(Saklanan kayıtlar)

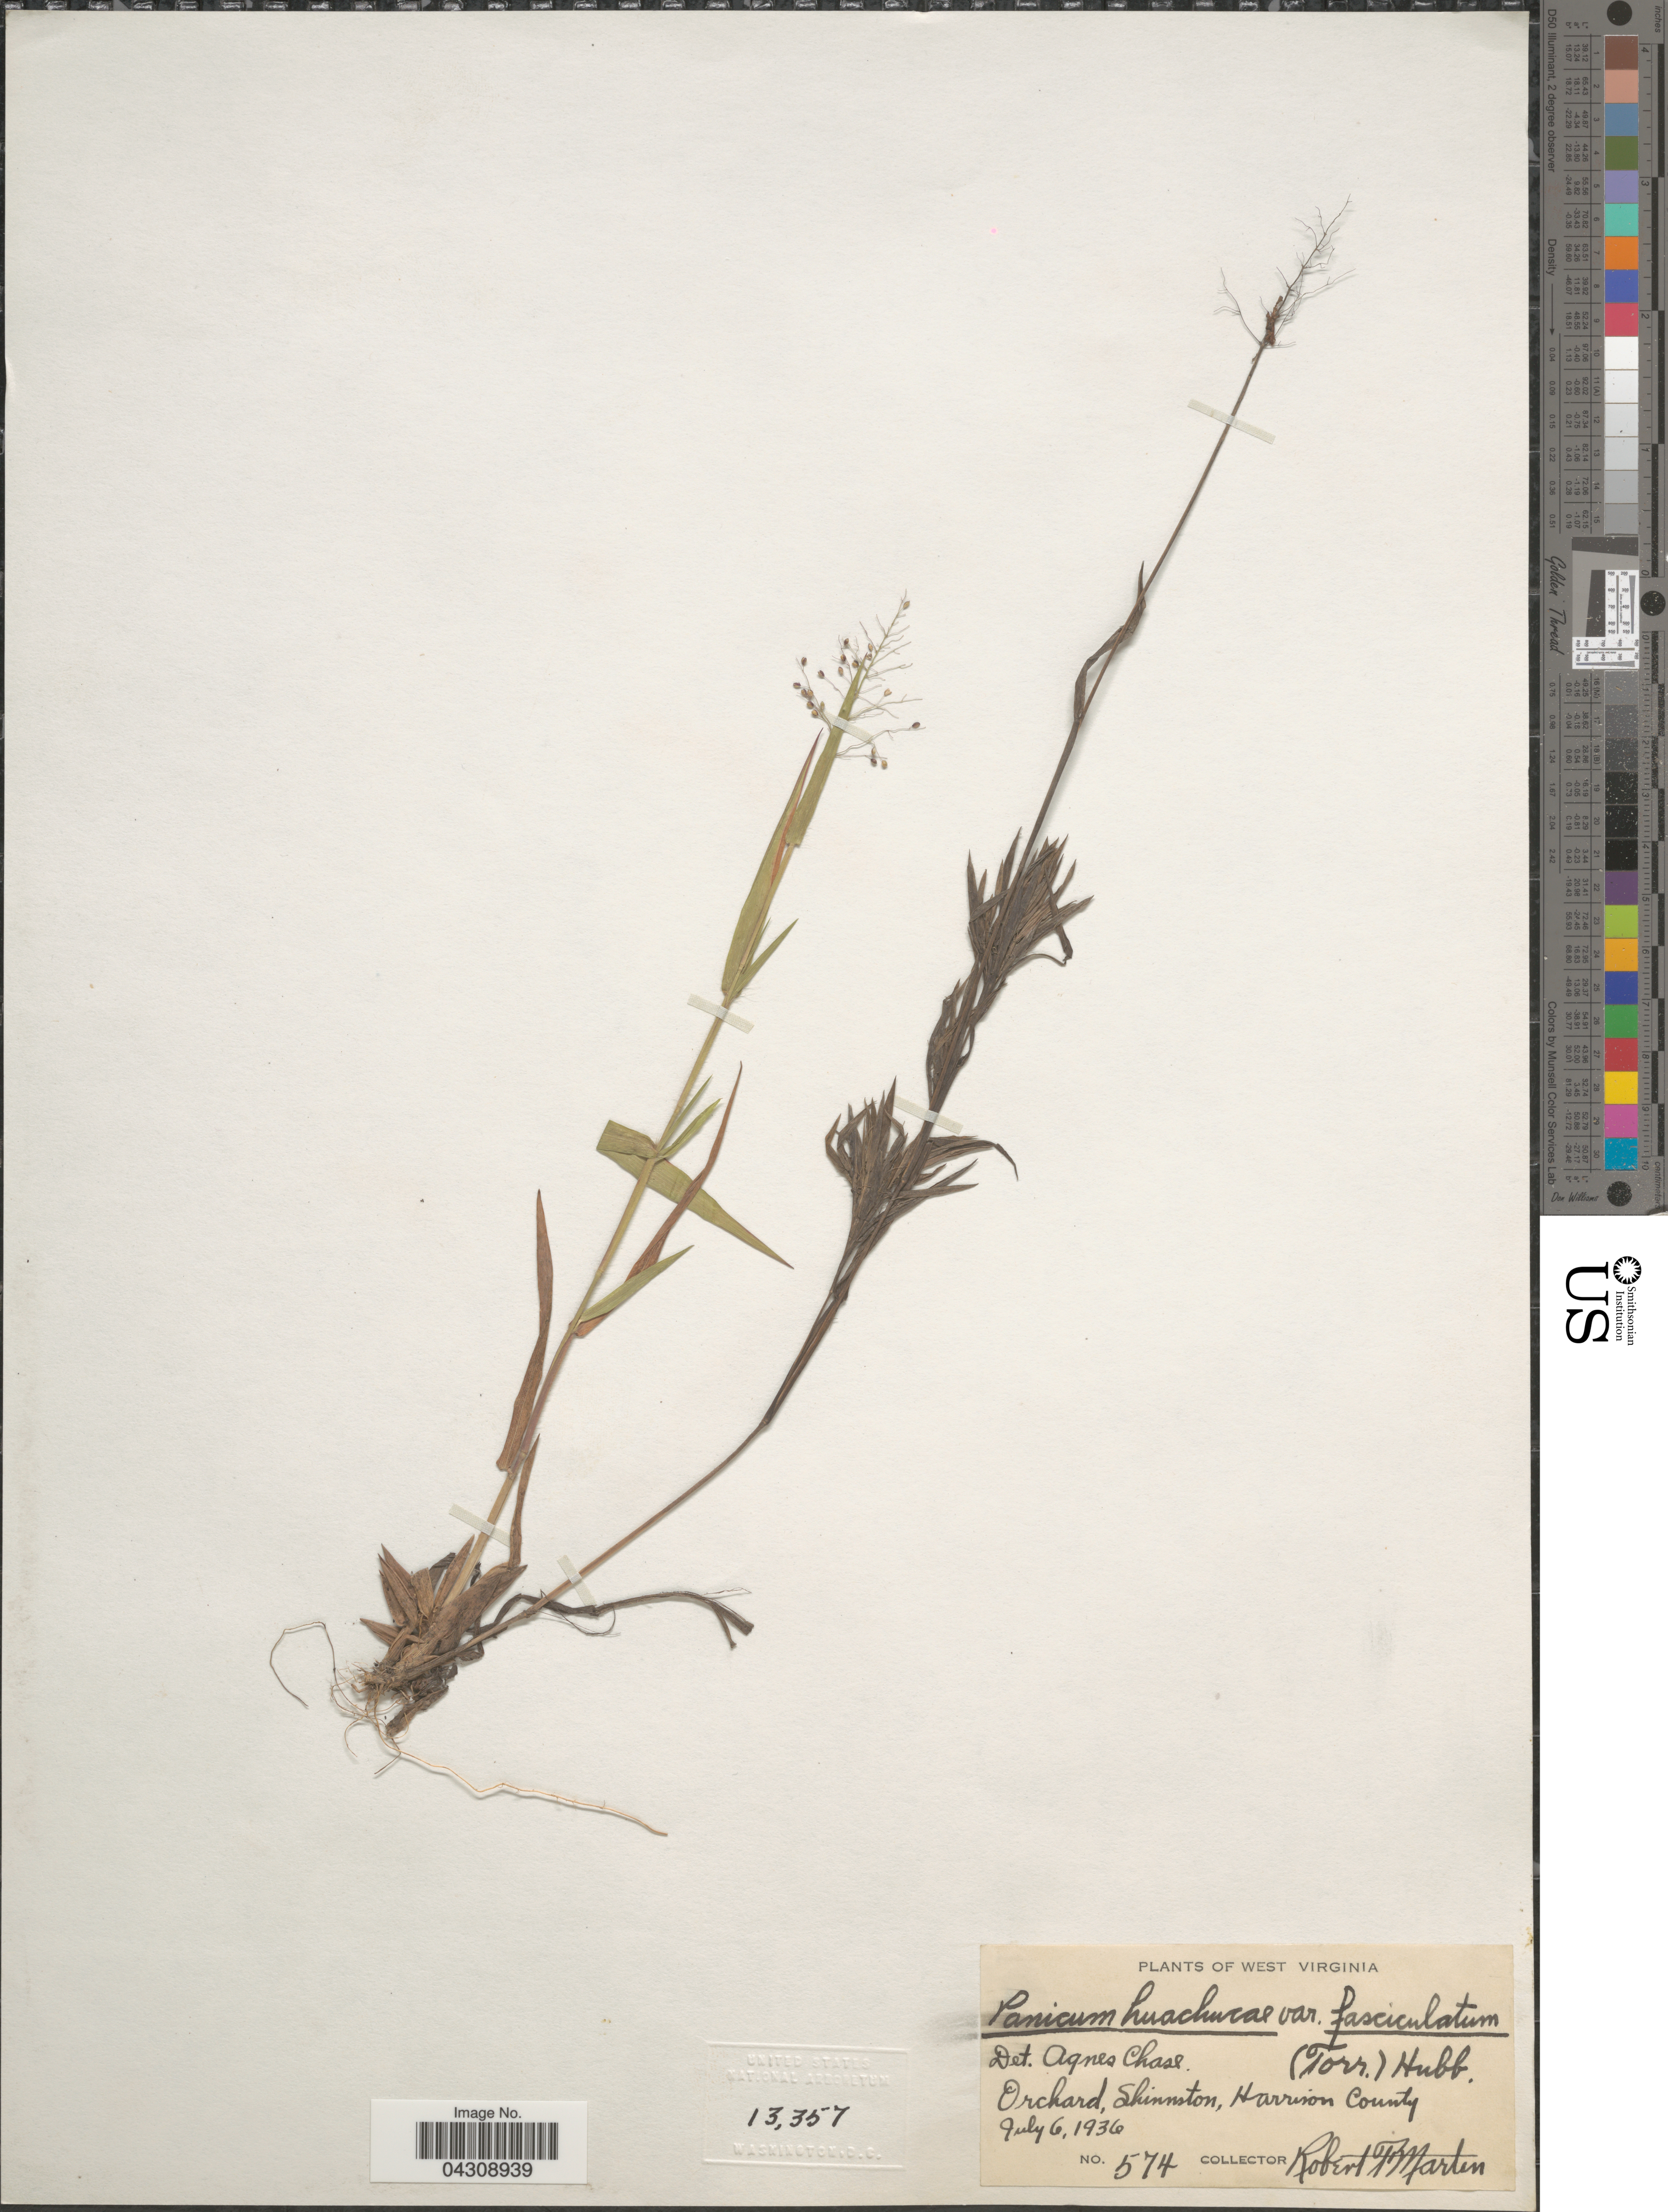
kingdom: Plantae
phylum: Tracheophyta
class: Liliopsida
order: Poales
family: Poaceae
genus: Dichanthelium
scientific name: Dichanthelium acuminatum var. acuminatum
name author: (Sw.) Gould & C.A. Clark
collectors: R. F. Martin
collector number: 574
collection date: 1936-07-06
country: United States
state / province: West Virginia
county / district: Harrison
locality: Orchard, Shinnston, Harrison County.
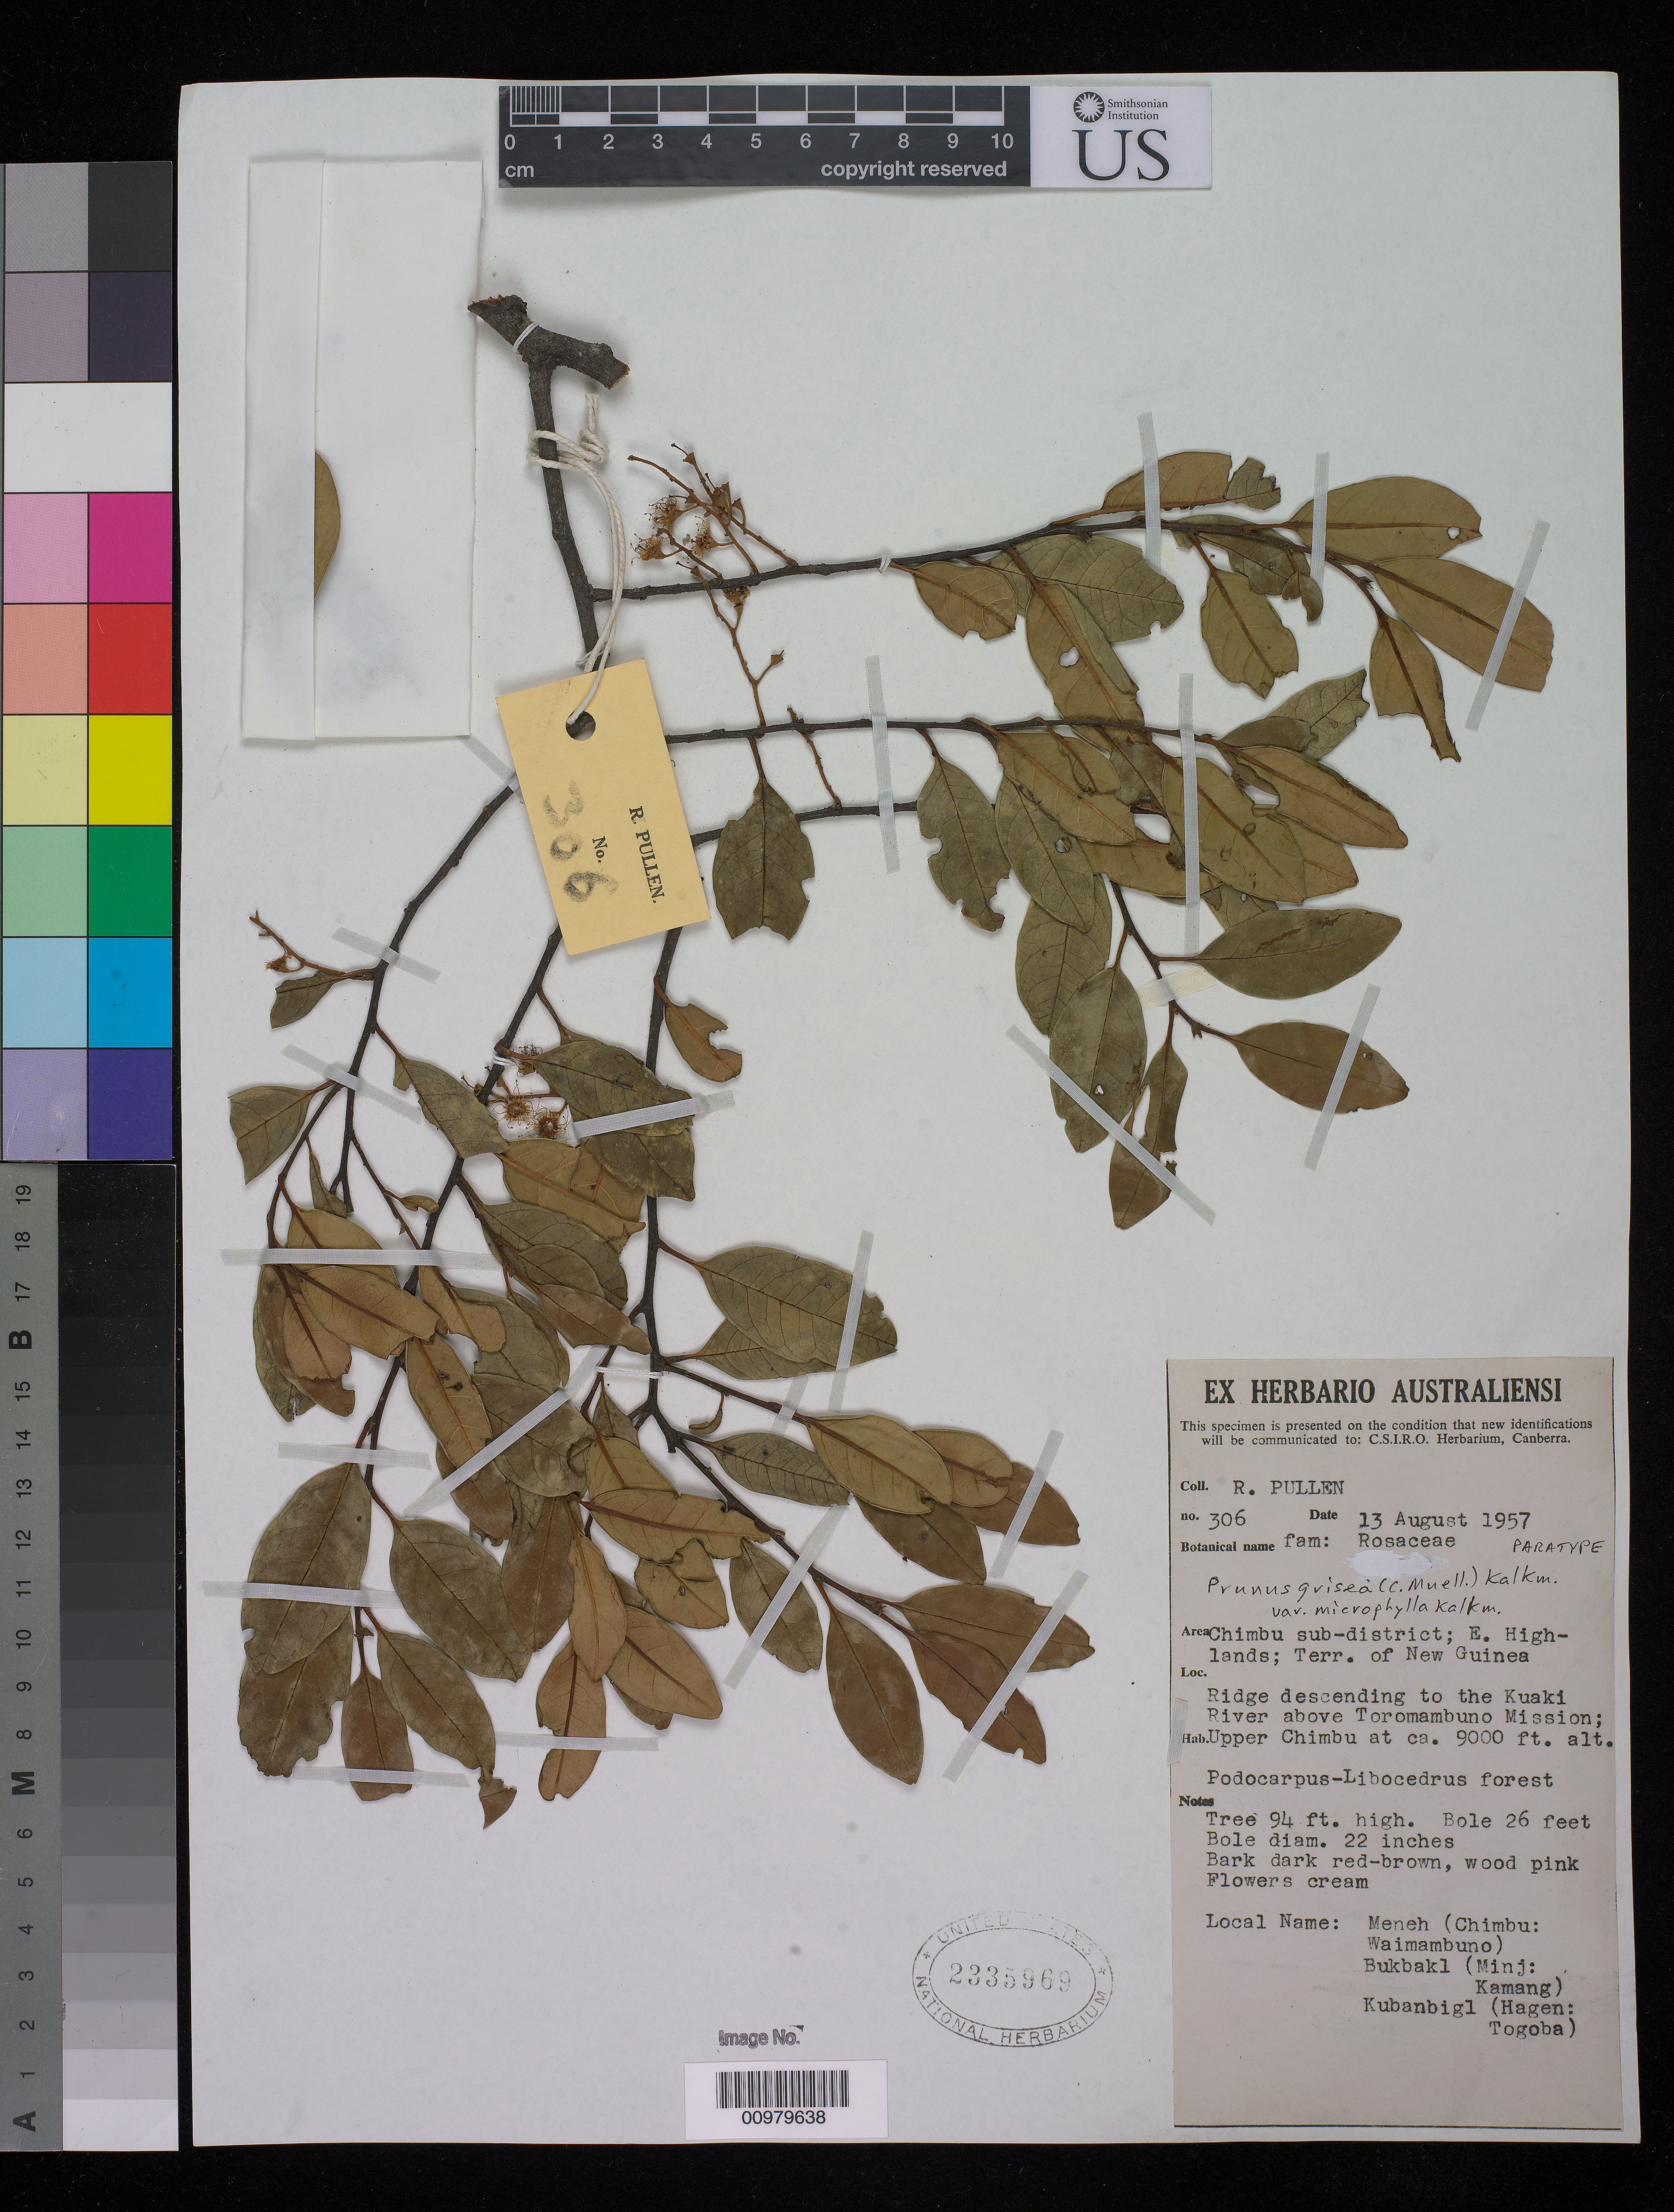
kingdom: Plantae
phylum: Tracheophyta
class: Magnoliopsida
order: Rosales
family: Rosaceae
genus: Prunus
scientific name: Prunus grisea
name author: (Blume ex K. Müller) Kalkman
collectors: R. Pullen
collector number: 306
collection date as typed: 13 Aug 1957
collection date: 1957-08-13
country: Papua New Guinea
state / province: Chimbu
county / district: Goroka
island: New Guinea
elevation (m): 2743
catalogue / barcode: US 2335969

Çözülecek sorun
Lütfen tüm kayıtları, "scientific name" ifadesinin yerine her yerde "taxon name" koyarak yeniden yaz ve geri kalan her şeyi değiştirme. Resimleri yanıta ekleme.

Görevin çıktısı
kingdom: Plantae
phylum: Tracheophyta
class: Liliopsida
order: Poales
family: Poaceae
genus: Dichanthelium
taxon name: Dichanthelium acuminatum var. acuminatum
name author: (Sw.) Gould & C.A. Clark
collectors: R. F. Martin
collector number: 574
collection date: 1936-07-06
country: United States
state / province: West Virginia
county / district: Harrison
locality: Orchard, Shinnston, Harrison County.
kingdom: Plantae
phylum: Tracheophyta
class: Magnoliopsida
order: Rosales
family: Rosaceae
genus: Prunus
taxon name: Prunus grisea
name author: (Blume ex K. Müller) Kalkman
collectors: R. Pullen
collector number: 306
collection date as typed: 13 Aug 1957
collection date: 1957-08-13
country: Papua New Guinea
state / province: Chimbu
county / district: Goroka
island: New Guinea
elevation (m): 2743
catalogue / barcode: US 2335969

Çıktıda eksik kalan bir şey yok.